RPRX Royalty Pharma PLC
Profitability Metrics
Valuation Metrics
Growth & Cash Flow
Price Change
Analysis
Company Overview
Royalty Pharma is the largest acquirer of biopharmaceutical royalties, providing capital to drug developers in exchange for royalties on approved therapies across major disease areas. Sector: Healthcare.
Overview
Royalty Pharma PLC (RPRX) is an individual stock. The analysis below presents key financial metrics for the company, covering profitability, capital efficiency, valuation, margins, and growth.

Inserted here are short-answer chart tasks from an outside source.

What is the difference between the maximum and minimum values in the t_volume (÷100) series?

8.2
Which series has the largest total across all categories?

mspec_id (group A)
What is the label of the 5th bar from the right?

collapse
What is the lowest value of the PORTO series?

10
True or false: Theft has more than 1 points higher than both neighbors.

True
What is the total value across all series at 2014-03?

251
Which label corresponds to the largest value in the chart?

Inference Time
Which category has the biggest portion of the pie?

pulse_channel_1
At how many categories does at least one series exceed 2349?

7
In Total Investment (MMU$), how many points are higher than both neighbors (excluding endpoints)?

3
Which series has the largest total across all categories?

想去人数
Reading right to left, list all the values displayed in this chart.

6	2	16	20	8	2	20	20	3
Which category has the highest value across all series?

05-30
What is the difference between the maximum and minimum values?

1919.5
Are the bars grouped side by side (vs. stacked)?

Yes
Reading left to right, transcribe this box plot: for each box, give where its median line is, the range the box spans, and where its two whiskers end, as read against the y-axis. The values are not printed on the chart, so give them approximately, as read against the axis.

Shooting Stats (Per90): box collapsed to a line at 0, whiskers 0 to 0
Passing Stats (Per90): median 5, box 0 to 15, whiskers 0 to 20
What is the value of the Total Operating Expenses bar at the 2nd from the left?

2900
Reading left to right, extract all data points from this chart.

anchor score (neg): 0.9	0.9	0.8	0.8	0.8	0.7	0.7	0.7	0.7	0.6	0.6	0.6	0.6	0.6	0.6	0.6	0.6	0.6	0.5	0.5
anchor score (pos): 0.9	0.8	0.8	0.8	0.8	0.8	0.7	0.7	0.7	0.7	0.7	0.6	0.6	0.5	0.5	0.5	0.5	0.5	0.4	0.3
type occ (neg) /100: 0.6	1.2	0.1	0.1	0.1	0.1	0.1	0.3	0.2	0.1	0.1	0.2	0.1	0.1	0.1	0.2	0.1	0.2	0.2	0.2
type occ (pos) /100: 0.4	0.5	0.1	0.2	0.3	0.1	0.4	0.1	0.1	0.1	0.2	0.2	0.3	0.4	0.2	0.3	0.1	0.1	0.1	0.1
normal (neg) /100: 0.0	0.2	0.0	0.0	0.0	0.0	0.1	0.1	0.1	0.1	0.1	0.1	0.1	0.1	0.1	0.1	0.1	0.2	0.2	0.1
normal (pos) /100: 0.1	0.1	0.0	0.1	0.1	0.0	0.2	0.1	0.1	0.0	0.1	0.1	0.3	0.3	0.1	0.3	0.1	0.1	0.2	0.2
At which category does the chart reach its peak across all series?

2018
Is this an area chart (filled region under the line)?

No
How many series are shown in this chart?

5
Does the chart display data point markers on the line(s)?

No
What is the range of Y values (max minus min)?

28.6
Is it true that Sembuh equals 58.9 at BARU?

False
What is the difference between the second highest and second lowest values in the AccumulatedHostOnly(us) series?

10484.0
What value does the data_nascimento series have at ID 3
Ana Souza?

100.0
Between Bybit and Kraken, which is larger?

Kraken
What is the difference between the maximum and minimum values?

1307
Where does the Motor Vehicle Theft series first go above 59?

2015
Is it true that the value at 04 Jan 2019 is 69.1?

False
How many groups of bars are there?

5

Profitability & Capital Efficiency
Examining the company through a capital allocation lens, ROIC is 8.20%, WACC is 5.72%, and the economic spread is 2.48%. On balance, the company is generating returns above their cost of capital, though the margin is slim enough to warrant attention. Supporting metrics show ROE at 11.96% and ROA at 5.20%, a combination that helps frame whether profitability strength is broad enough to hold through different market conditions. Taken together, the return profile suggests a company that is value-creative but with less room for execution slippage.
Valuation
Multiple analysis puts the company at trailing P/E of 28.13, forward P/E of 9.59, PEG of 0.77. The spread from trailing to forward multiple is wide enough to suggest earnings momentum is a meaningful part of the current valuation case. Growth-adjusted, the company looks reasonably valued — the PEG ratio implies the market is not extrapolating the growth narrative aggressively. The aggregate current ratio of 2.40 reflects a company with workable near-term liquidity positions. The combined valuation and liquidity profile points to a company where current prices embed meaningful growth expectations, and where delivery against those expectations will drive the return outcome.
Margins & Cash Generation
From gross to free cash flow, gross margin sits at 112.44%, operating margin at 65.50%, and free cash flow margin at 104.75%. At this level, gross margins reflect the kind of pricing power and cost insulation that characterizes category-leading businesses. The company's operating margins are well above average, pointing to businesses that manage the full cost stack with discipline. At this level, FCF margins reflect a company with genuine capital efficiency and strong cash-based earnings quality. Taken together, this margin profile points to a company with durable economics and dependable cash generation capacity.
Growth & Forward Outlook
Revenue momentum and analyst targets together paint a picture where the estimated 12-month price change of -1.68%, where consensus forward pricing suggests a pullback from current levels, while TTM revenue growth of 4.78% indicating muted but still positive top-line momentum across the company. Reported revenue growth is the operational foundation; the analyst target spread shows what the market is willing to pay above it — and that premium can evaporate quickly if delivery slips. For investors, the central question is whether the operating momentum visible in revenues is durable enough to support the price appreciation implied by consensus targets. The estimated 12-month price change is based on analyst consensus price target estimates, sourced from publicly available data, and should not be interpreted as a reliable prediction of future performance.
Conclusion
BuyThe fundamental case holds up across most key dimensions — the combination of positive economic spread, reasonable valuation, and analyst support is constructive.
The analysis above draws from quantitative data only and does not constitute personalized financial advice. Investors should conduct independent research and consider professional guidance before acting on any information presented here.